I’m pretty happy with the new TV show “The Flash” – it just keeps on giving to someone like me, who likes to look for the science in fiction. In my last post I made a rough estimate of the Flash’s speed, and in last week’s episode they confirmed that it was in the right ballpark. There’s a throwaway line between Barry Allen, the Flash, and his mentor/father figure, Detective Joe West. The captain says that he’s used to runners doing a mile in 4 minutes, not in 4 seconds. Barry looks a bit sheepish and tells him, “More like three seconds.” This is about one-third of my estimate of about 1 mile every second, but mine was a pretty darn crude one so I don’t feel too bad. A mile every three seconds is 1800 feet per second, or about 540 meters per second. Because he’s going a bit slower than I estimated, all of my calculations in the last entry are off by factors of about 5-10, but the general conclusions still stand. In particular, he’s traveling at Mach 1.5, so as people watch him go by, he should generate a sonic boom.

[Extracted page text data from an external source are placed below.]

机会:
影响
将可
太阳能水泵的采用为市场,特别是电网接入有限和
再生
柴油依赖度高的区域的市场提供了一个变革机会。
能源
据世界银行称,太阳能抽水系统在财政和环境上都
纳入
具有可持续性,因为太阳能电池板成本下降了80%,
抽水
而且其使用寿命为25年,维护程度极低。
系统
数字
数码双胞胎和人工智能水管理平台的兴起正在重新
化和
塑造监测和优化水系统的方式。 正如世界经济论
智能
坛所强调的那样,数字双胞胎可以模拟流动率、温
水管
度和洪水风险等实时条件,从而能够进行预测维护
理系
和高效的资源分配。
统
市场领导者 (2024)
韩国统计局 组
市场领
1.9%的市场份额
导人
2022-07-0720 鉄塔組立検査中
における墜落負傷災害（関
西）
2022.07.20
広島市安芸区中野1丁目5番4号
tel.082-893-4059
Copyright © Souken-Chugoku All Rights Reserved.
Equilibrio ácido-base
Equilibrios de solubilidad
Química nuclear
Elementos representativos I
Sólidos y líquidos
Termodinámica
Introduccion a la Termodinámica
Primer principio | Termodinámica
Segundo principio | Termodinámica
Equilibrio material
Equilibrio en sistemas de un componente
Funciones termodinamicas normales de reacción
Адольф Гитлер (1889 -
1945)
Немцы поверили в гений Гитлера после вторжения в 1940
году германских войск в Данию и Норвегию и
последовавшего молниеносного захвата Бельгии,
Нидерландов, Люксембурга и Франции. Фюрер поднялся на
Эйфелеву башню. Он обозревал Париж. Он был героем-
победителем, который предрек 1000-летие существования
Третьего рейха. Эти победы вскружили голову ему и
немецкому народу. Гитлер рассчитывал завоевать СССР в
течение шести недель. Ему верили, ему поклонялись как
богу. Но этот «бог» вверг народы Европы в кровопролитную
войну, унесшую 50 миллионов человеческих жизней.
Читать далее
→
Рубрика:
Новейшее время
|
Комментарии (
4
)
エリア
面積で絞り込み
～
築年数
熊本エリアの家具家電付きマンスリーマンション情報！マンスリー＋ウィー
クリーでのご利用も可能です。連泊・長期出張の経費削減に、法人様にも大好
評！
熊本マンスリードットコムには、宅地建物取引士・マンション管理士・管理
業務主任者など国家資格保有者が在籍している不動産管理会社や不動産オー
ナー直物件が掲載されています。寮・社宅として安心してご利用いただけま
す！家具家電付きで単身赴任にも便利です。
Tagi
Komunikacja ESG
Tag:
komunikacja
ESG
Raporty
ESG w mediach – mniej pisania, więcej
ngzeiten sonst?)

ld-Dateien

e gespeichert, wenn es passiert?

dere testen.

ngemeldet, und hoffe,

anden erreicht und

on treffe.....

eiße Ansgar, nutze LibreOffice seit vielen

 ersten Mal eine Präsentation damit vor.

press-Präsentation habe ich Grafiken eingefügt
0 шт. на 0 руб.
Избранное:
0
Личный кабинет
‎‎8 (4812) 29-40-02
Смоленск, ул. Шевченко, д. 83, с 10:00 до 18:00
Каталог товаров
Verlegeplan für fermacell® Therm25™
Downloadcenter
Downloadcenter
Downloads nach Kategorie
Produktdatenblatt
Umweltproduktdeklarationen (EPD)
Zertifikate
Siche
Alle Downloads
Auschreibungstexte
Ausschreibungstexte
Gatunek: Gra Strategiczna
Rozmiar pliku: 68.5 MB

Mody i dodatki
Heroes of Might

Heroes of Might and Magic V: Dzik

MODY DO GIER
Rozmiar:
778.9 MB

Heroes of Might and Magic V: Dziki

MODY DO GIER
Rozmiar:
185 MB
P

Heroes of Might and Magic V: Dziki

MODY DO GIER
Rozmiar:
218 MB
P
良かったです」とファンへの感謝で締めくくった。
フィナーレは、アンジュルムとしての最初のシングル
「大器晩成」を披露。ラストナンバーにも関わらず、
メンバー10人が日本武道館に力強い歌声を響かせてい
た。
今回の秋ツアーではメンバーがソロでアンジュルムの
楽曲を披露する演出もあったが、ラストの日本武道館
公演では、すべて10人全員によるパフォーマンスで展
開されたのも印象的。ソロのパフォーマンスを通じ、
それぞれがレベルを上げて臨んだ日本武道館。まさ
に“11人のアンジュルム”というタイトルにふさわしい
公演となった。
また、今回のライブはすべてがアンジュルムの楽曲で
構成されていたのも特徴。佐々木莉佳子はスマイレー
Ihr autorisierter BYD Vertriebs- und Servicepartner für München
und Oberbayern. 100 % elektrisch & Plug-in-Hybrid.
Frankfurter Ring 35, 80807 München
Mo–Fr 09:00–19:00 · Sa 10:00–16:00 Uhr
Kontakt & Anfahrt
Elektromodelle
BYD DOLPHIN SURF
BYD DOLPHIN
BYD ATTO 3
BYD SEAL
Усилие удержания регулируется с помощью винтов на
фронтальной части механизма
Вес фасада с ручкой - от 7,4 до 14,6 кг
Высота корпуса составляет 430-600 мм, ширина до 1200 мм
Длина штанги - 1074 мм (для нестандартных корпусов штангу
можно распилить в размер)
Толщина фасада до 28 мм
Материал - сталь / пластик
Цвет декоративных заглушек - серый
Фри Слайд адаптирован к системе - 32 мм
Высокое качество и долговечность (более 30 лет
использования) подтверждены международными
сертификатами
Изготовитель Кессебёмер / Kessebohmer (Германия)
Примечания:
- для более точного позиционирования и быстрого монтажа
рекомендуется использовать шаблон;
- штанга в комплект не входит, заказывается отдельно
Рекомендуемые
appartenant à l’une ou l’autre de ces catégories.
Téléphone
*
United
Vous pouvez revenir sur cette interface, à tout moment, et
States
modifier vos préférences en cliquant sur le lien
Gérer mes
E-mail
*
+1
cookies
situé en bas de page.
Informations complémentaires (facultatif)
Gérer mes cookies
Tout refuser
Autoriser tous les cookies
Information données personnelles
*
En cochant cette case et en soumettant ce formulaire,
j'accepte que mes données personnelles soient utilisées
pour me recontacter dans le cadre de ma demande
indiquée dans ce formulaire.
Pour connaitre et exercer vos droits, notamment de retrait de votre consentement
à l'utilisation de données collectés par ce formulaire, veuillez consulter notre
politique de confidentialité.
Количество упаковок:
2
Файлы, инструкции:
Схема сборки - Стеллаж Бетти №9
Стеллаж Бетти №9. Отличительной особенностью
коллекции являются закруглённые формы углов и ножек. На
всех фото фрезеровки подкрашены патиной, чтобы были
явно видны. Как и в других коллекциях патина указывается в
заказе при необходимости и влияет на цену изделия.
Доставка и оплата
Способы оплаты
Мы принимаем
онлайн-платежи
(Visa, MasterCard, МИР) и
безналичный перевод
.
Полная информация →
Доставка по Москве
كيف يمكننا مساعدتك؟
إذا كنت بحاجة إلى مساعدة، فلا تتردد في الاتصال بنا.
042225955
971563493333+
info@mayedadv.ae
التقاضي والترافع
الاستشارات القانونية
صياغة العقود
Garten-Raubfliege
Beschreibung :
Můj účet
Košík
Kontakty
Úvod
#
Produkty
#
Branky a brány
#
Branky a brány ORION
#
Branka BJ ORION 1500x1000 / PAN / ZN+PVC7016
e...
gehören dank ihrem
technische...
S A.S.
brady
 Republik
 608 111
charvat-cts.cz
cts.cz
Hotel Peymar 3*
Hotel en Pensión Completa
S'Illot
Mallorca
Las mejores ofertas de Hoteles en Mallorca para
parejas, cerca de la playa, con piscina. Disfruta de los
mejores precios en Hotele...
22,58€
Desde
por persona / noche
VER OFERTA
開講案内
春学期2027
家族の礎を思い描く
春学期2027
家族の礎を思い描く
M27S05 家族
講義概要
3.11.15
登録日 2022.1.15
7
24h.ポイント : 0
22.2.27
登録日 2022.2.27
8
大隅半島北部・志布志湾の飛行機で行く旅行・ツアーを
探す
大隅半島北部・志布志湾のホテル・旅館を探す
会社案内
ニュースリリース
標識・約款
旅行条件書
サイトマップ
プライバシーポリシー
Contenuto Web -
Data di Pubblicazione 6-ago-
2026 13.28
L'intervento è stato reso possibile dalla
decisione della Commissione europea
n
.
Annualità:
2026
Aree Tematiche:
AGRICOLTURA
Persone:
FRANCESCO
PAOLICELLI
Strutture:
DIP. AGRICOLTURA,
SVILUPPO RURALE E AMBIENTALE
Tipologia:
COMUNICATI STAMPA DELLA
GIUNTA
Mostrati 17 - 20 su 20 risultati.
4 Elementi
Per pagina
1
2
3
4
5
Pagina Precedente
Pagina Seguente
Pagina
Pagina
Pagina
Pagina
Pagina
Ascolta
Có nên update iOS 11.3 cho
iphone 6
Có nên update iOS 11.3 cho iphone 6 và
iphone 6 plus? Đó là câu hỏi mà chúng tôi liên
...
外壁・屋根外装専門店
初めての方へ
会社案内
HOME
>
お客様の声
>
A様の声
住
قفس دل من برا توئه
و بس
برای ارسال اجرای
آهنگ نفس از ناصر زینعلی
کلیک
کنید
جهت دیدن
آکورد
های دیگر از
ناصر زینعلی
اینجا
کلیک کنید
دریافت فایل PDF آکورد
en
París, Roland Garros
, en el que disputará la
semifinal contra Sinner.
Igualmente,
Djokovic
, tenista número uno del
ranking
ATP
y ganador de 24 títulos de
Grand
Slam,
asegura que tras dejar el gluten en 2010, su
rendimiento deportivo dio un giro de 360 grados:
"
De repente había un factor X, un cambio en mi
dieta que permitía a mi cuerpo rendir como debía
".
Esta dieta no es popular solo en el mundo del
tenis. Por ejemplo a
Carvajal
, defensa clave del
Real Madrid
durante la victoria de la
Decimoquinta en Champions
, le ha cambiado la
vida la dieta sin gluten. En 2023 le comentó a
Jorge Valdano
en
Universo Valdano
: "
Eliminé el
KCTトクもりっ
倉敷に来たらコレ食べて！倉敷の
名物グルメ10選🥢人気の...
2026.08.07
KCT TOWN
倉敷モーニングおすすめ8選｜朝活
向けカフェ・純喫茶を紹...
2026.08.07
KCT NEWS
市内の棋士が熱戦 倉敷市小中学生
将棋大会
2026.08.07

The episode gave me a new topic to consider: his diet. In the episode, he kept on having dizzy spells, nearly fainting at one point. His science support team ultimately realized that moving that fast took a lot of energy – he needs to eat a lot to support his running habit. There’s some banter on the show about redoing the calculations based on eating cheeseburgers instead of pizza, or some such (I think the line was “It’s a whole new set of equations!”, but I can’t swear to it.) So: how much more should he be eating?
The energy expenditure rate by the average adult male is about 2,000 Cal per day, which is the same as 100 Watts – we’re all relatively bright light bulbs, energetically speaking. Now, people move around with an average speed of some 3 miles per hour, give or take, which is about the same as 1.3 meters per second. The Flash moves 400 times faster than this, so he’s expending energy at a much higher rate.
Accodring to biophysics textbooks, the energy expenditure for running generally scales proportionally to the speed. (This has to be taken with a big grain of salt, because there is, of course, no data for running 1.5 times the speed of sound.) So when he is running, if we believe this model, he is expending at least 400 times more energy than normal. The issue is complicated, because the energy needs could be much higher: running costs for these sorts of models are based on the energy expenditures of moving the body itself, ignoring external factors like air drag. It could be tens of millions of times higher, if one believes a simplistic model based on air resistance.
To give him the benefit of the doubt, let’s say it’s only a thousand times higher. Well, he doesn’t run all of the time: he’s a sprinter rather than a marathon runner. If he’s only moving at such high speeds for 1% of the time, his total metabolic rate will only be some ten times higher than the average human being, meaning he needs to eat some 20,000 Cal per day to do this.
Getting rid of this excess heat won’t be easy. The human body is only about 20% efficient in turning food energy into useful work. The other 80% goes out as heat. He’s got to get rid of some 800 Watts of heat! (This isn’t only when he’s running – remember, his top energy expenditure rates will be a thousand times higher than normal.) Instead of being a bright light bulb, he’s an iron. This is equivalent to doing very heavy exercise on a stationary bike, all of the time. Sweat should continually be pouring off his skin, making his attempts to impress Iris problematic, at best. He’s also going to dehydrate pretty quickly.
This is the conservative estimate for his metabolic rate; another way to look at it is to think about the power consumption rate of a supersonic transport like the late, great Concorde SST, which flew at about the same speed he runs at. The Concorde’s engines had an amazing 200 megawatt power consumption rate. (It flew higher than subsonic passenger aircraft to reduce drag.) It carried about 100 passengers, so maybe we should estimate the energy requirements for the Flash as perhaps 1% of the energy requirements for the SST, meaning 2 megawatts whenever he’s running. If this estimate is the correct one, even if he only runs around for about 1% of the time, he’s still going to run through food at a rate about 200 times that of the average human, and have to dispose of excess heat at about the same rate as a small car’s engine. Hot stuff!